The battle between open and closed LLMs

In recent weeks, a high-stakes debate has been unfolding over whether new large AI models should remain proprietary and commercialized or instead be released as open-source technologies.

On one side, researchers argue transparency reduces risks and commercial pressures to deploy AI before it’s ready; on the other, companies say secrecy is needed to profit from and control their technology. The issue has come to a head in recent weeks as LLMs begin to raise alarms, but there is still no consensus on whether open science or commercialized AI will yield more trustworthy systems.

On Wednesday, three days prior to the open-source AI event, a highly contentious open letter calling for a six-month pause on large-scale AI development made the rounds in the AI community. The letter was signed by high-profile names such as Elon Musk, Steve Wozniak, Yoshua Bengio, Gary Marcus and several thousand other AI experts, researchers and industry leaders.

“I think OpenAI has done incredible work advancing the state of the art. I think first they’re advancing large language models through GPT-2 and GPT-3 — and then the instructGPT or ChatGPT-style model that follows instructions. So, I think that’s at least two major breakthroughs that OpenAI has been responsible for,” Andrew Ng, one of the most influential voices in machine learning over the past decade, said in an interview with VentureBeat.

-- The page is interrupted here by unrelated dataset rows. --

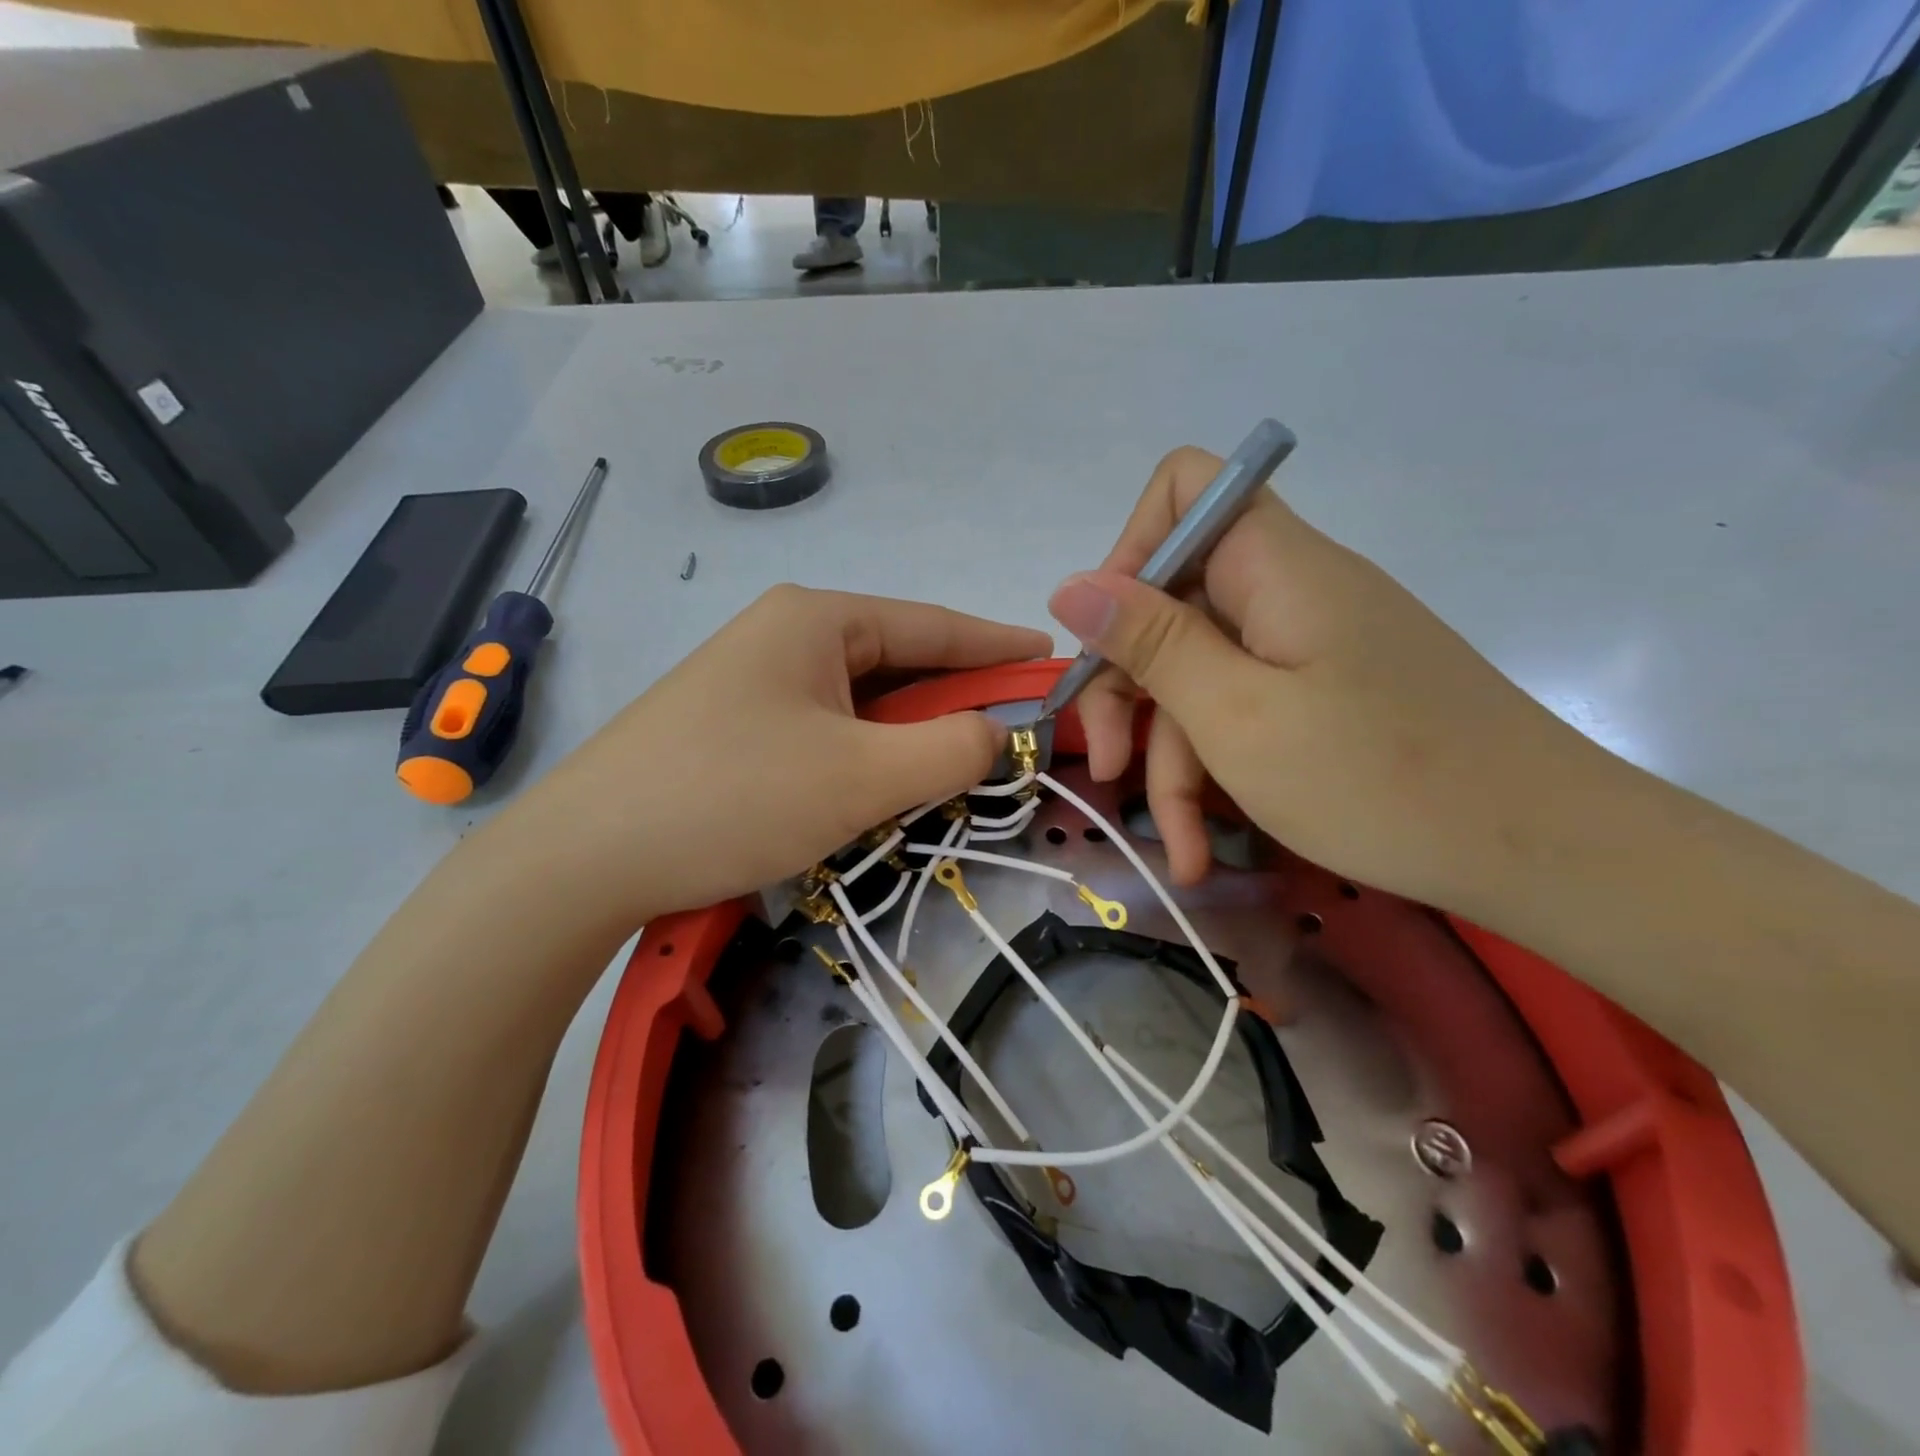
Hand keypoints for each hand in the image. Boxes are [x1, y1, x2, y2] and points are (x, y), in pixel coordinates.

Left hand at [498, 585, 1050, 927]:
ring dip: (911, 733)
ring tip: (958, 768)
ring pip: (863, 700)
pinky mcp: (736, 724)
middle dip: (957, 698)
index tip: (1053, 659)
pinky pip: (828, 726)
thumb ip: (950, 749)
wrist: (583, 858)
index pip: (933, 623)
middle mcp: (786, 633)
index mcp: (817, 618)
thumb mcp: (861, 775)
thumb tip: (996, 733)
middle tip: (1012, 733)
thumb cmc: (734, 797)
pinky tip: (884, 783)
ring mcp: (755, 678)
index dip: (998, 644)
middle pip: (899, 661)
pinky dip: (868, 751)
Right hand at [1050, 448, 1602, 909]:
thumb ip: (1149, 643)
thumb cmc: (1380, 779)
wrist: (1544, 853)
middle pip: (1173, 605)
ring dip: (1173, 760)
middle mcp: (1288, 589)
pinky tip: (1204, 842)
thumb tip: (1070, 584)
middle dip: (1129, 690)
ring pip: (1203, 677)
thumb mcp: (1237, 716)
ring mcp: (1308, 645)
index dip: (1129, 551)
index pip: (1184, 490)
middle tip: (1106, 769)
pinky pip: (1244, 710)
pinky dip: (1216, 770)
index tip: (1105, 639)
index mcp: (1273, 565)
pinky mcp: (1324, 694)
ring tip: (1176, 848)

“At the same time, I feel like I’m also excited about all the open-language models that are being released,” he added. “But I think it’s very reasonable if, for different reasons, different companies choose to have different policies. I’m excited about the very open models and grateful for all the researchers publishing open models, but I’m also grateful for all the work that OpenAI has done to push this out.”

The path to ethical AI likely depends on balancing scientific openness and corporate secrecy. But that balance clearly remains elusive, and the future of AI hangs in the balance. How tech companies and researchers collaborate — or don’t — will determine whether AI elevates or endangers our lives. The stakes are immense, but so, too, are the challenges of navigating this debate.